TransEvolution (2014) by Daniel Estulin (@EstulinDaniel): Review

Posted by in categories: cyborgs, posthumanism, singularity, transhumanism

- @ClubOfINFOTransEvolution: The Coming Age of Human Deconstruction (2014) is an alarmist book by Daniel Estulin, a commentator on the secretive Bilderberg Group who is well-liked by many – in particular on conspiracy theorist forums. Essentially, this should be regarded as conspiracy theory material. My refutations of it are too many to cram into this review, so I will mainly focus on what the book itself says.
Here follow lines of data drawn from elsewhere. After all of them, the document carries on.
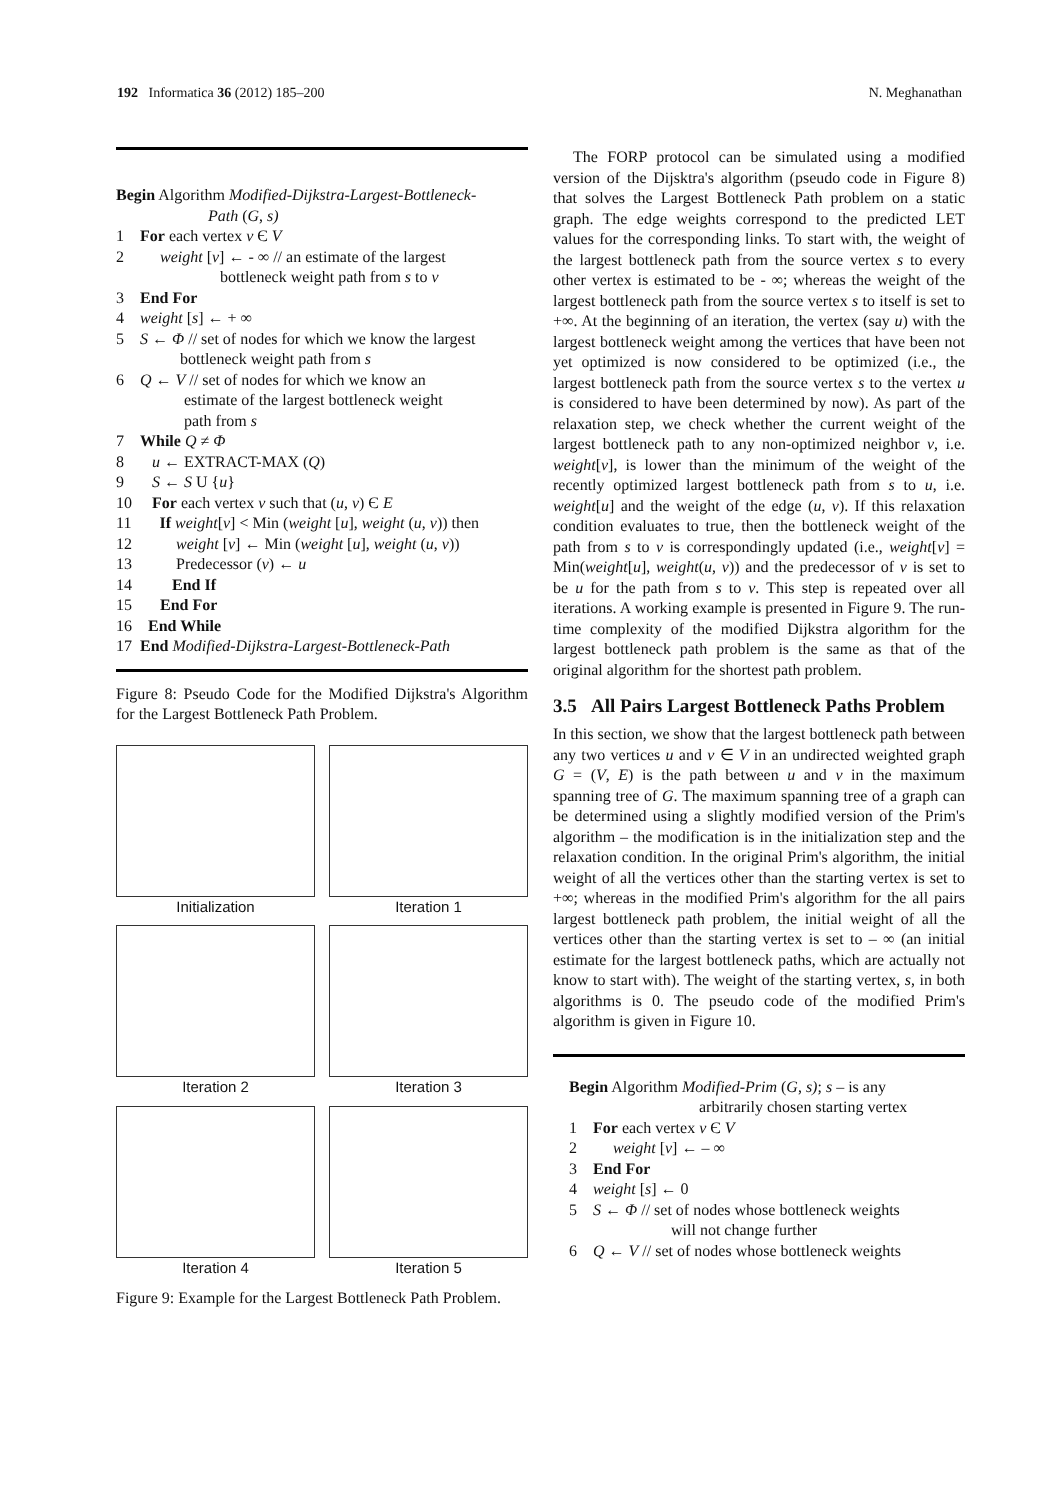192 Informatica 36 (2012) 185–200 N. Meghanathan
Begin Algorithm Modified-Dijkstra-Largest-Bottleneck-
Path (G, s)
1 For each vertex v Є V
2 weight [v] ← - ∞ // an estimate of the largest
bottleneck weight path from s to v
3 End For
4 weight [s] ← + ∞
5 S ← Φ // set of nodes for which we know the largest
bottleneck weight path from s
6 Q ← V // set of nodes for which we know an
estimate of the largest bottleneck weight
path from s
7 While Q ≠ Φ
8 u ← EXTRACT-MAX (Q)
9 S ← S U {u}
10 For each vertex v such that (u, v) Є E
11 If weight[v] < Min (weight [u], weight (u, v)) then
12 weight [v] ← Min (weight [u], weight (u, v))
13 Predecessor (v) ← u
14 End If
15 End For
16 End While
17 End Modified-Dijkstra-Largest-Bottleneck-Path
Figure 8: Pseudo Code for the Modified Dijkstra's Algorithm for the Largest Bottleneck Path Problem.
Initialization
Iteration 1
Iteration 2
Iteration 3
Iteration 4
Iteration 5
Figure 9: Example for the Largest Bottleneck Path Problem.
The FORP protocol can be simulated using a modified version of the Dijsktra's algorithm (pseudo code in Figure 8) that solves the Largest Bottleneck Path problem on a static graph. The edge weights correspond to the predicted LET values for the corresponding links. To start with, the weight of the largest bottleneck path from the source vertex s to every other vertex is estimated to be - ∞; whereas the weight of the largest bottleneck path from the source vertex s to itself is set to +∞. At the beginning of an iteration, the vertex (say u) with the largest bottleneck weight among the vertices that have been not yet optimized is now considered to be optimized (i.e., the largest bottleneck path from the source vertex s to the vertex u is considered to have been determined by now). As part of the relaxation step, we check whether the current weight of the largest bottleneck path to any non-optimized neighbor v, i.e. weight[v], is lower than the minimum of the weight of the recently optimized largest bottleneck path from s to u, i.e. weight[u] and the weight of the edge (u, v). If this relaxation condition evaluates to true, then the bottleneck weight of the path from s to v is correspondingly updated (i.e., weight[v] = Min(weight[u], weight(u, v)) and the predecessor of v is set to be u for the path from s to v. This step is repeated over all iterations. A working example is presented in Figure 9. The run-time complexity of the modified Dijkstra algorithm for the largest bottleneck path problem is the same as that of the original algorithm for the shortest path problem.
3.5 All Pairs Largest Bottleneck Paths Problem
In this section, we show that the largest bottleneck path between any two vertices u and v ∈ V in an undirected weighted graph G = (V, E) is the path between u and v in the maximum spanning tree of G. The maximum spanning tree of a graph can be determined using a slightly modified version of the Prim's algorithm – the modification is in the initialization step and the relaxation condition. In the original Prim's algorithm, the initial weight of all the vertices other than the starting vertex is set to +∞; whereas in the modified Prim's algorithm for the all pairs largest bottleneck path problem, the initial weight of all the vertices other than the starting vertex is set to – ∞ (an initial estimate for the largest bottleneck paths, which are actually not know to start with). The weight of the starting vertex, s, in both algorithms is 0. The pseudo code of the modified Prim's algorithm is given in Figure 10.
Begin Algorithm Modified-Prim (G, s); s – is any
arbitrarily chosen starting vertex
1 For each vertex v Є V
2 weight [v] ← – ∞
3 End For
4 weight [s] ← 0
5 S ← Φ // set of nodes whose bottleneck weights
will not change further
6 Q ← V // set of nodes whose bottleneck weights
Daniel Estulin connects disparate events and sources to depict an elaborate conspiracy. The main starting claim of the book is a link between the 2005 Bilderberg Conference and the 2006 document Strategic Trends 2007–2036 prepared by the British government (p. 1–12). Estulin claims that the latter report’s predictions betray “Promethean” plans that represent “designs by the Bilderberg Group”.
The book makes the allegation that the economic pressure on the world today “is being done on purpose, absolutely on purpose. The reason is because our current corporate empire knows that “progress of humanity” means their imminent demise”. The “powers-that-be” destroy nation-states to maintain power, and “this is by design” (p. 13). Estulin decries international money flows and globalization, and promotes “physical economy” instead. To make a long story short, he describes the apparatus of globalization, integration, etc. as a clash between the nation-state and global oligarchy and frames this as a classic battle between good and evil respectively (p. 13–35). “The ideas of a nation-state republic and progress” are intrinsically connected (p. 34), Estulin argues, putting forward his preference for the old Jacobin ideological script of the Nineteenth Century rather than modern discourses on integration and communication.
In his preference for the nation-state, Estulin attacks the WTO’s record on free trade, and makes criticisms that are provisionally valid. However, he confuses the tendency for weaker nations to be exploited through free trade with a conspiracy against the nation-state. The WTO’s commitment to what it calls free trade, a commitment to “One World, One Market”, reflects “anti-nation-state intent”, Estulin argues (p. 37–38).
Although they attach too much agency to global “elites”, Estulin’s description of the way international trade on agriculture has been manipulated to disadvantage poor nations and advantage rich nations (p. 38–49) agrees with already powerful sociology theories of “free trade imperialism” and the larger humanitarian message of the alter-globalization movement. Estulin quotes William Engdahl’s The Seeds of Destruction at length to argue against the destructive local impacts of global agribusiness (p. 47–53).